Fabius et Emmanuelli ont choisi le PS contre le référendum
Fabius et Emmanuelli ont choisi le PS contre le référendum
Pour être plus présentables aux municipales, Laurent Fabius et Henri
Emmanuelli ont décidé de garder la ligne. Celle du PS, plutôt que la
leur. Pourfendeurs attitrés du Traité constitutionnel européen, qu'ils
avaient contribué à rejeter en 2005, les deux figures tutélaires de
l'aile gauche du Parti socialiste (PS) ont rendu les armes. Sur la liste des militants du Comité national pour un référendum (CNR), les deux noms manquent cruellement à l'appel.
Dans la liste des parlementaires de gauche pour un référendum, les noms d'Emmanuelli et Fabius brillent par leur absence.
Jean-Claude Sandrier, président du groupe Gauche démocrate et
républicaine à l'Assemblée, constate le quasi silence de Laurent Fabius
sur un sujet qui lui avait valu une belle réputation dans le camp de la
gauche du non qui a fait échec au référendum. «
Il est le premier parlementaire à avoir demandé un référendum : il n'a
pas besoin d'adhérer à un collectif pour le faire savoir »,
s'agace Guillaume Bachelay, le « successeur » désigné de l'ancien
candidat à la candidature. Voilà justement tout le problème : s'étant
exprimé en son nom, Fabius refuse d'engager plus loin ne serait-ce que
ses propres partisans (en grande partie déjà signataires de l'appel
pour un référendum). Car, comme tout le monde le sait, le PS est plus
uni que jamais...
Silence dans les rangs, ou le deuxième effet Lisbonne
Quelle déconfiture! Benoît Hamon, celui-là même qui s'était retiré du
Bureau national du PS après la décision de voter « oui » au nouveau
traité, préfère ne pas commenter. De façon générale, on se renvoie la
balle, d'un député à un autre. L'approche des municipales rend les
socialistes anxieux : Hollande a déclaré vouloir en faire un « test national »
et ne veut pas rater son coup. Cela implique-t-il forcément de basculer
dans l'incohérence pour tous ceux qui, ex-ouistes ou nonistes, exigent
logiquement un référendum ?
Pour Razzye Hammadi, qui avait soutenu le député de
Seine-Maritime comme candidat du PS à l'élection présidentielle, la
discussion renvoie à un autre problème : « la position de principe pour le référendum a été actée par le Comité de liaison de la gauche (CLG), explique-t-il. Mais
personne n'est pour autant obligé de se rallier à toutes les
initiatives, comme la création du Comité national pour le référendum
(CNR). La constitution de ce groupe est d'ailleurs un peu précoce. »
Son successeur à la tête des Jeunes socialistes, Antoine Détourné, a signé l'appel. « Le bureau national du MJS était favorable, argumente-t-il. Le
problème du CLG, c'est qu'ils ont réussi à se mettre d'accord sur la
plupart des sujets avec les communistes et les écologistes sauf sur
l'Europe. »
Le CLG, pour
François Hollande, est devenu le « bureau national » des alliances du
PS par lequel les socialistes espèrent faire barrage contre le torrent
qu'est devenu une UMP grossie des rivières de l'ouverture. Pas question
de faire bande à part. Fabius sortira-t-il du bois ? « Ils s'exprimera le moment venu »,
assure Guillaume Bachelay, précisant que le gouvernement a arrêté le
mois de février pour la ratification du traité de Lisbonne.
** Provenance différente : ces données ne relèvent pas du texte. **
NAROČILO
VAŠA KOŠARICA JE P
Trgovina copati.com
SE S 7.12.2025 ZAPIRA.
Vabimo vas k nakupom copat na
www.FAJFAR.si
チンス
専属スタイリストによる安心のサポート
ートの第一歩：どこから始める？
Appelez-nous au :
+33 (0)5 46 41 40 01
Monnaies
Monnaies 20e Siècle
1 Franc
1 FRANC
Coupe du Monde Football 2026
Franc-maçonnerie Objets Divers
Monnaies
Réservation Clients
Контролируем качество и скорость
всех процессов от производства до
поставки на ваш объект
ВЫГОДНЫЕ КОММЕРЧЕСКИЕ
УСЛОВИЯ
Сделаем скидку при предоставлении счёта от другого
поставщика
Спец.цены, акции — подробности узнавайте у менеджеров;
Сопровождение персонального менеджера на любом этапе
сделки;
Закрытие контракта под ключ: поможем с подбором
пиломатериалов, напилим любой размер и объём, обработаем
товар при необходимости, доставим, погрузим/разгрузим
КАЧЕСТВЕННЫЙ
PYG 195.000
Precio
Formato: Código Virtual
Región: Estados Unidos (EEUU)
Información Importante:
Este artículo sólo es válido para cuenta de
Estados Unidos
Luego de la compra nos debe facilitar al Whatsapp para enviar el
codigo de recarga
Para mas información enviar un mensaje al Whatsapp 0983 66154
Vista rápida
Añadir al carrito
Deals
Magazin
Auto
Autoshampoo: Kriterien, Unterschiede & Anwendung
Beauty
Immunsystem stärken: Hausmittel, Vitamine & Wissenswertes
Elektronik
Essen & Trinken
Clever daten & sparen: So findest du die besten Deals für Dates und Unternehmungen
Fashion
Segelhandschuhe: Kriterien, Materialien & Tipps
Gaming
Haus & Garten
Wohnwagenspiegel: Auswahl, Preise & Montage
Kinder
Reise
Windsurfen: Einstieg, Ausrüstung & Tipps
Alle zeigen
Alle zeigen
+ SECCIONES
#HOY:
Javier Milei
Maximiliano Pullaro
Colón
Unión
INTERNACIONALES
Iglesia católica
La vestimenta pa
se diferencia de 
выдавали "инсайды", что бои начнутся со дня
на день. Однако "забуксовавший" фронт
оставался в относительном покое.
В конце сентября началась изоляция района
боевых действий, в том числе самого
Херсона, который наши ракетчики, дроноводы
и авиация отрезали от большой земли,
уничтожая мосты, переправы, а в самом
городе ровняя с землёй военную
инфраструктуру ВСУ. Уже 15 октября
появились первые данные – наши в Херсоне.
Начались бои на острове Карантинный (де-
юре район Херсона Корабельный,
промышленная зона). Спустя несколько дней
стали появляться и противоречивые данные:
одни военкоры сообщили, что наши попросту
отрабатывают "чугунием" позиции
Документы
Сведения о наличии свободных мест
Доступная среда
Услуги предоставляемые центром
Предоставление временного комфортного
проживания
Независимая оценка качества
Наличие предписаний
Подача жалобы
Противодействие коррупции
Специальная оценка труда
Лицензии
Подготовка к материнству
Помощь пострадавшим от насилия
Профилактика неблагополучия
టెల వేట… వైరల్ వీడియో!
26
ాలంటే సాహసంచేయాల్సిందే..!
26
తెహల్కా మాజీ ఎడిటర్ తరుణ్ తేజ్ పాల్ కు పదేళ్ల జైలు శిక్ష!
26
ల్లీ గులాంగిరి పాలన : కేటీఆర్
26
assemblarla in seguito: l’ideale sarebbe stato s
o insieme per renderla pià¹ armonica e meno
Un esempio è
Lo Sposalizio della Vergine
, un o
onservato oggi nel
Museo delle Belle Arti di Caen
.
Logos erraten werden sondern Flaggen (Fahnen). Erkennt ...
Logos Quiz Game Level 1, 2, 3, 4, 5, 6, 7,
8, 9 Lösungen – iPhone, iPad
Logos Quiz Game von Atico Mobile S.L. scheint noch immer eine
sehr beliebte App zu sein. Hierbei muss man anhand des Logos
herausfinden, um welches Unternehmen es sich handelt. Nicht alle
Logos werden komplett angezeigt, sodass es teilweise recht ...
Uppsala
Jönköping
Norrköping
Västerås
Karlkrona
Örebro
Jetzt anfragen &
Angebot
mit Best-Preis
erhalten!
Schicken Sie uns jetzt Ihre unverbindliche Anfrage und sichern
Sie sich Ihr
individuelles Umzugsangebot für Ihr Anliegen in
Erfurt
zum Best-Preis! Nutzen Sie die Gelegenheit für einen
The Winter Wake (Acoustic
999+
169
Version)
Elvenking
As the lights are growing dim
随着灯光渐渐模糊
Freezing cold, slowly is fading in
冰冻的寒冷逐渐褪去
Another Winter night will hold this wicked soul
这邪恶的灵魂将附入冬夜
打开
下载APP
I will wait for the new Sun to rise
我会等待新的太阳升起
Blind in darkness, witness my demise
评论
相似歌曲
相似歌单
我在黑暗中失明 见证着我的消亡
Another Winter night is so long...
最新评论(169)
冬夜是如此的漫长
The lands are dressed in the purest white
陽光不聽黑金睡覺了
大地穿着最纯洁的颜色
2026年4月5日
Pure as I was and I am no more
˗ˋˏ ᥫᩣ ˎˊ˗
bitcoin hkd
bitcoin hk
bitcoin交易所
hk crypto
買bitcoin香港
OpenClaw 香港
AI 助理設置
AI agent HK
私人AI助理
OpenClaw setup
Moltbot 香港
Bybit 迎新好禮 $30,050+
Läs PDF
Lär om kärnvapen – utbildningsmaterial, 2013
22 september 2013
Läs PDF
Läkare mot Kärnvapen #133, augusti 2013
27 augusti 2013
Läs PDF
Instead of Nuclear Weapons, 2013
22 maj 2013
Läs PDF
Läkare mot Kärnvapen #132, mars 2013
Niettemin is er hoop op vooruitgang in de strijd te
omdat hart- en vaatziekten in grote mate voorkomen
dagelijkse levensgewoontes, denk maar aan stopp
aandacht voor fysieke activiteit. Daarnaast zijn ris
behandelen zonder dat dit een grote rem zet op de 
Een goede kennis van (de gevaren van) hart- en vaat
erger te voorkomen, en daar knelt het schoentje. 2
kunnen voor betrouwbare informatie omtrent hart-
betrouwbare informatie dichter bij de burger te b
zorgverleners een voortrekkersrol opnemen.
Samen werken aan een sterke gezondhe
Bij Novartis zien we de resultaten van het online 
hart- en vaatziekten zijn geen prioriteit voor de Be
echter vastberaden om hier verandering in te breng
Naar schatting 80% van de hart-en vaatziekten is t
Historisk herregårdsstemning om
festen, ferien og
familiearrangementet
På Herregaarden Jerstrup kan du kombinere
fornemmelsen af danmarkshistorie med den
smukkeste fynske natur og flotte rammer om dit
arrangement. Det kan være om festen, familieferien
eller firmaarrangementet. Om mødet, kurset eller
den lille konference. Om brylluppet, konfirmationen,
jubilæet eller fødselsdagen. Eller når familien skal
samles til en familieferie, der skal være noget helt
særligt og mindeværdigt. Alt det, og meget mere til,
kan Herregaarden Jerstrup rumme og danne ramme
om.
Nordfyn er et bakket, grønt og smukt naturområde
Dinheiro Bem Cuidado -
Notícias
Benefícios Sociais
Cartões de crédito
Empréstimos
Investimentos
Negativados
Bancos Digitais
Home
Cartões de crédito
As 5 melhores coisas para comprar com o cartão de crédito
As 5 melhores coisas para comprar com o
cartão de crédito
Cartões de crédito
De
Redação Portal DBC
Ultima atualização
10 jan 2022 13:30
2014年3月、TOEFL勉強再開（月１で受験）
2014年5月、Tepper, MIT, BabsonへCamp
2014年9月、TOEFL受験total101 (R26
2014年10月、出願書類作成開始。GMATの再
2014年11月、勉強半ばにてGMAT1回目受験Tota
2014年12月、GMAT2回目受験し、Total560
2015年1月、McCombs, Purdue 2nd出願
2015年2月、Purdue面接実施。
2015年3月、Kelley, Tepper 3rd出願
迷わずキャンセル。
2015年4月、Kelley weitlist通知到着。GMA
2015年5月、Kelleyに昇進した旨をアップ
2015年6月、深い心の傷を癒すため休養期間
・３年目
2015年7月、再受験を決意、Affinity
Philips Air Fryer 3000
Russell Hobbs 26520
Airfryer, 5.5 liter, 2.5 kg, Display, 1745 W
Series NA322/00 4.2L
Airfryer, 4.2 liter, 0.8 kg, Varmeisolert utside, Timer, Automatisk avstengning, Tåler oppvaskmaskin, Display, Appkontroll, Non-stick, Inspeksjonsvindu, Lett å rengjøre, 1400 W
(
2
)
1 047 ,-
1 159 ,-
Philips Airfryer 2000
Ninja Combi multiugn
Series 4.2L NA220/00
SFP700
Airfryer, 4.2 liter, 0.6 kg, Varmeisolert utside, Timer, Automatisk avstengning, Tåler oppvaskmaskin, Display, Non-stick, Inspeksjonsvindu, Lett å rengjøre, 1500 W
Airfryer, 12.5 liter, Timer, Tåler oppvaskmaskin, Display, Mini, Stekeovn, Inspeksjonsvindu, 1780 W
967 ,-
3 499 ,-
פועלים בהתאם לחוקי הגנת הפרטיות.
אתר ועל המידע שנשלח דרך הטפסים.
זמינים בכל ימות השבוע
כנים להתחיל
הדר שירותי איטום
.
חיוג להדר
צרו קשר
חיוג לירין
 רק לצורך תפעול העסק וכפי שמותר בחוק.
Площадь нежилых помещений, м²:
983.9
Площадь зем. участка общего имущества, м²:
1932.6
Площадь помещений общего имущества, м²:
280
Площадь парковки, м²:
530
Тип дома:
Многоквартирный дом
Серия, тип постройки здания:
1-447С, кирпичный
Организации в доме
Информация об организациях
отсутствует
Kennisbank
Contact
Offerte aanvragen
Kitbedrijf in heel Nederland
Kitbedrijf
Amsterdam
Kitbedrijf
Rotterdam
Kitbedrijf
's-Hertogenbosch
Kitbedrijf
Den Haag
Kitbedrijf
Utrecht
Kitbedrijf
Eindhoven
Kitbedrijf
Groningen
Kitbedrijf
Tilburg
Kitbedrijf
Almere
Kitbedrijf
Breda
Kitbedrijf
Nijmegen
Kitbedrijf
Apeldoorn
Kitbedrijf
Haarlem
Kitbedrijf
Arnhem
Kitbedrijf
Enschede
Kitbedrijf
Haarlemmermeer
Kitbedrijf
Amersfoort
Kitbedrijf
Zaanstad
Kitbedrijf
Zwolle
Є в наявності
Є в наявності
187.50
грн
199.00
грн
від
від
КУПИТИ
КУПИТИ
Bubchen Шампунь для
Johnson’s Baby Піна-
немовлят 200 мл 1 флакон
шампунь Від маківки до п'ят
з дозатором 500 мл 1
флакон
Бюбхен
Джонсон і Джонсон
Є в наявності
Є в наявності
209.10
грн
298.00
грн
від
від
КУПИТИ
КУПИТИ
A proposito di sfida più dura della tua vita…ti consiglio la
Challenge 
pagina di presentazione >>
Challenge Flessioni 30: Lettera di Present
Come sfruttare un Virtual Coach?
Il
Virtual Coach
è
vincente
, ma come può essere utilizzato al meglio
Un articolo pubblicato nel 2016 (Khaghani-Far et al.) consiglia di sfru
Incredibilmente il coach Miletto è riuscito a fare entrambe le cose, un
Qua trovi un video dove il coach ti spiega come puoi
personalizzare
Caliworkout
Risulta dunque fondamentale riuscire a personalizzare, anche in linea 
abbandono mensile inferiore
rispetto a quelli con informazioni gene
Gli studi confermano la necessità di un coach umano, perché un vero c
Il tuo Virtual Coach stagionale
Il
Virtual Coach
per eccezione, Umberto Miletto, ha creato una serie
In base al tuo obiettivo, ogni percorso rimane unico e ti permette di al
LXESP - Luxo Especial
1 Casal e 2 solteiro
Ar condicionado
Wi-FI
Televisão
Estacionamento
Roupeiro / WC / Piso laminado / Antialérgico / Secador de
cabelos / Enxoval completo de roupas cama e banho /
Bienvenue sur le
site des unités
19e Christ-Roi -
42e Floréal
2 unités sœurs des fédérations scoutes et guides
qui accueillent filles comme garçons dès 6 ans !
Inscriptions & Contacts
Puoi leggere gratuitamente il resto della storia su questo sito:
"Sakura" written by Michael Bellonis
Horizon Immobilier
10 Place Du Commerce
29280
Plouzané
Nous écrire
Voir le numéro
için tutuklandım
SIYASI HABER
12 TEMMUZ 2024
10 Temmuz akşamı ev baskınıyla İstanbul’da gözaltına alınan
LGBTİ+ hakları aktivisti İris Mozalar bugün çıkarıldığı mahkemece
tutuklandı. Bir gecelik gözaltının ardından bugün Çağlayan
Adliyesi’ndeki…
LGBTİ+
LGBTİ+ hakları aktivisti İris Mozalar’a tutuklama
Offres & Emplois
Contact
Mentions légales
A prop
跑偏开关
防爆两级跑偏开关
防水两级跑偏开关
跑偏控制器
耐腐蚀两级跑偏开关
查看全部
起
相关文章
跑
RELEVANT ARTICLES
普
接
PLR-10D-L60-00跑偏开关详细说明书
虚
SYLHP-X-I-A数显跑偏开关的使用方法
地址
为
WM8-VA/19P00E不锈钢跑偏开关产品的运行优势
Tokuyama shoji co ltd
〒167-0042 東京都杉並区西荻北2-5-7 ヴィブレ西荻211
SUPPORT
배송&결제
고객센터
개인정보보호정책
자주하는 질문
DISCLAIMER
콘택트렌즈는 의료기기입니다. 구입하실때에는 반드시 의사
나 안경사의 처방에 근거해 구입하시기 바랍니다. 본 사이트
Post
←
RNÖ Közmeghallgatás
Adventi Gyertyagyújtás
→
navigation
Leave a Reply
On comprend dès lors mieux une autre
raison pour laquelle le président de la République souhaitait faire
voter le texte avant les municipales : obligés de faire front commun
pour ce « scrutin test », les socialistes ne peuvent laisser émerger
une opposition sur un sujet comme l'Europe, surtout une figure comme
Fabius. « Il se fait discret au parti »,
glisse-t-on. Dès lors que le PS n'a pas pris la seule position qui
pouvait garantir son unité - l'exigence d'un référendum - Nicolas
Sarkozy a réussi, par son agenda très ramassé, à contraindre le PS à
abandonner ses principes pour préserver ses intérêts électoraux. Bref à
s'enfermer dans un corset politicien. Celui-là même qui cause, depuis
quelques années, sa disgrâce dans l'opinion, même de gauche.